OEFENOPDRACHTEN:
1) Vanaf welke datum wil Lieven Boeve de scholen volgens het opiniestuk over het lesuur Frans toestaan een uur Frans per week te schrappen?
2) Citeer uit het opiniestuk over het lesuur Frans de passage die begint bij "De topman van" en eindigt bij "uit de realiteit.".
3) Leg uit waarom leerlingen volgens het opiniestuk over het lesuur Frans al met een achterstand aan het secundair beginnen.

BRONTEKST:
..............................

Stijn Van Hamme

‘Lesuur Frans schrappen ten voordele van Engels: zijn leerlingen wel gebaat bij zo’n beslissing?’

Stijn Van Hamme Lesgever Frans (UGent), praktijkassistent binnen de opleiding Bestuurskunde en Publiek Management

‘Het enige waartoe dit uurtje zal leiden is dat de kennis van het Frans nog meer achteruit gaat en dat de kennis van het Engels onvoldoende zal toenemen’, schrijft Stijn Van Hamme (UGent) over de aankondiging dat katholieke scholen volgend jaar mogen kiezen om een lesuur Frans in te ruilen voor een uur Engels.

De topman van het katholiek onderwijs komt nog maar eens met een nieuwe idee op de proppen. Dit keer wil Lieven Boeve de scholen uit zijn net (waar nog steeds drie kwart van de schoolgaande leerlingen onderwijs volgen) de toestemming geven om vanaf 1 september 2019 een uur Frans per week te schrappen ten voordele van een uur Engels. Zijn voorstel is geheel vrijblijvend (de scholen hebben de eindbeslissing) en gestoeld op bepaalde situaties waar leerlingen onvoldoende in contact blijken te komen met Engels (Boeve verwijst hiervoor naar Brussel). Op het eerste zicht lijkt dit een vrij terechte beslissing ingegeven door praktische noden uit de realiteit.

Een genuanceerdere situatie

Wanneer we echter dieper ingaan op de werkelijkheid in ons onderwijs, lijkt het voorstel van meneer Boeve kant noch wal te raken. Het is een vaststaand feit dat de kennis van het Frans bij onze leerlingen bergaf gaat. Dit gebeurt bovendien niet gradueel, maar in een zwaar angstaanjagend ijltempo. Uit een recent peiling uitgevoerd in opdracht van onderwijsminister Hilde Crevits bleek immers al dat minder dan de helft van de leerlingen aan het eind van het lager onderwijs de eindtermen haalt voor leesvaardigheid en slechts een minderheid erin slaagt om zich correct uit te drukken. Zij beginnen dus al met een duidelijke achterstand aan het secundair. Zijn onze leerlingen dan gebaat bij zo’n beslissing?

Lesuur Frans schrappen ten voordele van Engels: zijn leerlingen wel gebaat bij zo’n beslissing?

..............................

AANGELEVERDE GEGEVENS:

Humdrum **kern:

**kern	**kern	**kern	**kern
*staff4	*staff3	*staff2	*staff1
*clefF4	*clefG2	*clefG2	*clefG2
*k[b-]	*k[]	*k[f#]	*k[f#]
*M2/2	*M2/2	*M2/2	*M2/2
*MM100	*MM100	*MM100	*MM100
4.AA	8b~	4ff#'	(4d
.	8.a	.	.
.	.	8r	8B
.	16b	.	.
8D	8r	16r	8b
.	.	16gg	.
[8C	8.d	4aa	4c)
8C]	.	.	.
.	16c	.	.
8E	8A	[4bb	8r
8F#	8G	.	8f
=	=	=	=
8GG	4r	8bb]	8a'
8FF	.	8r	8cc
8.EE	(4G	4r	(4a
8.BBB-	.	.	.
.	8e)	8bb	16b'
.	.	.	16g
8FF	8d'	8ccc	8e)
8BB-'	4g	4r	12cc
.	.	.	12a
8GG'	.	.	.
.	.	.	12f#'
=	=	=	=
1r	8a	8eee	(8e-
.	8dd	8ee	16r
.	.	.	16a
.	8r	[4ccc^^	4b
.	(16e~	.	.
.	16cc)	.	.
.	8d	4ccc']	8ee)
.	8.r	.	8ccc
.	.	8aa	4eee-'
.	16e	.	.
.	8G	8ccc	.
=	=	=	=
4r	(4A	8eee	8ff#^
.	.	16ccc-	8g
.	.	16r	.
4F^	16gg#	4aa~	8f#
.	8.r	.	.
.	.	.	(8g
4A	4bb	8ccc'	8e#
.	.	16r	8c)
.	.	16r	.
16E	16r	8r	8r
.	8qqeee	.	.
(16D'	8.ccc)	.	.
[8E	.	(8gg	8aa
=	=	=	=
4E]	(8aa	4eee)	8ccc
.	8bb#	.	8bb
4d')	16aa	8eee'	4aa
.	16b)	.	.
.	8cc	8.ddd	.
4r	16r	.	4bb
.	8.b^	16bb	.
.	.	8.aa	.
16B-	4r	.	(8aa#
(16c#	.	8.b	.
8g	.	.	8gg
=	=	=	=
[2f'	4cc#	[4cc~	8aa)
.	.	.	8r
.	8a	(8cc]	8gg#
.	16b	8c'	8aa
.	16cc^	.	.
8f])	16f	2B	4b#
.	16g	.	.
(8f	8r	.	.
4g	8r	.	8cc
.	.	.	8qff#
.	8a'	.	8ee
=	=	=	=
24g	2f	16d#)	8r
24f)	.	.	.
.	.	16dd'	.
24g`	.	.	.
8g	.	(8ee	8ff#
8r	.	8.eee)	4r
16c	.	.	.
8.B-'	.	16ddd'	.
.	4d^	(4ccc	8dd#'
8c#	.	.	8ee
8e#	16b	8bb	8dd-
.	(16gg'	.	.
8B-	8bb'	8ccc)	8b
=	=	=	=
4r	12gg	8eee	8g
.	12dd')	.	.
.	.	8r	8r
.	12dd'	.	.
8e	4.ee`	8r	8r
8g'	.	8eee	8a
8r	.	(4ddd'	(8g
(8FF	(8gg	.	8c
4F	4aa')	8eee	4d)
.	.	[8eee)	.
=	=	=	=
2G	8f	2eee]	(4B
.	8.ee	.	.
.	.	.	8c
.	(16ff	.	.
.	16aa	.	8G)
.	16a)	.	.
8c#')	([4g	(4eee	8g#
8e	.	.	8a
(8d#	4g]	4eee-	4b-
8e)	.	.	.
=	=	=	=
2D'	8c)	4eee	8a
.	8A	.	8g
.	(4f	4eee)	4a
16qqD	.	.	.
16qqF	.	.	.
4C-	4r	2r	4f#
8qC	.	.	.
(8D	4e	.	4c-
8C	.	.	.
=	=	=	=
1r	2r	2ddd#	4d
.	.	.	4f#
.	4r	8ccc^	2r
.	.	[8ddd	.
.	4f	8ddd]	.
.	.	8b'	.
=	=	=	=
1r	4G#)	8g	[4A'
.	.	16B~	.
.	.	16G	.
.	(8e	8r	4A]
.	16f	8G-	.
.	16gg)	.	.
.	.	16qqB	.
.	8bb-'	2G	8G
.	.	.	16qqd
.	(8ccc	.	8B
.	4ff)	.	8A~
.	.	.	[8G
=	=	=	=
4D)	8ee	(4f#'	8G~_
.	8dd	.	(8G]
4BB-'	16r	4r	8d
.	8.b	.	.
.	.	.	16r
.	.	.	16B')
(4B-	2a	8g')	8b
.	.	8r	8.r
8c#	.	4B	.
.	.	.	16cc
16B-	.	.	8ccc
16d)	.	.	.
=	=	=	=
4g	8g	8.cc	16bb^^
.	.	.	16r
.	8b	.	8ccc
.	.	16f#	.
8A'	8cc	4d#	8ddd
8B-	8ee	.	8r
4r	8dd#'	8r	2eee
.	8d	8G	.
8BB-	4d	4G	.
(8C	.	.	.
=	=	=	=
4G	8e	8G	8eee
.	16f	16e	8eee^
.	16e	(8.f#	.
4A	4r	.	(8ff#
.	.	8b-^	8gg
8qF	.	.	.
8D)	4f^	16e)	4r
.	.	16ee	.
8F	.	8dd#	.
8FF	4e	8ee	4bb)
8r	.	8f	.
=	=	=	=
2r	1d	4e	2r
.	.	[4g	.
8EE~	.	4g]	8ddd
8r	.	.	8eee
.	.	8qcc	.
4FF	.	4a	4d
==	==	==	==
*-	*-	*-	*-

..............................

OPLOSSINGEN:
1) Vanaf 1 september 2019.

2)
De topman van het katholiek onderwijs komt nog maar eens met een nieuwe idee op de proppen. Dit keer wil Lieven Boeve de scholen uit zijn net (waar nog steeds drie kwart van de schoolgaande leerlingen onderwijs volgen) de toestemming geven om vanaf 1 september 2019 een uur Frans per week te schrappen ten voordele van een uur Engels. Zijn voorstel is geheel vrijblijvend (de scholen hebben de eindbeslissing) en gestoeld op bepaalde situaties waar leerlingen onvoldoende in contact blijken te komen met Engels (Boeve verwijst hiervoor naar Brussel). Op het eerste zicht lijkt dit een vrij terechte beslissing ingegeven door praktische noden uit de realiteit.

3) Uit een peiling in opdracht van onderwijsminister Hilde Crevits bleek dat minder dan de helft van de leerlingen aan het eind van het lager onderwijs de eindtermen voor leesvaardigheid haalt. Bovendien slaagt slechts een minderheid erin zich correct uit te drukken.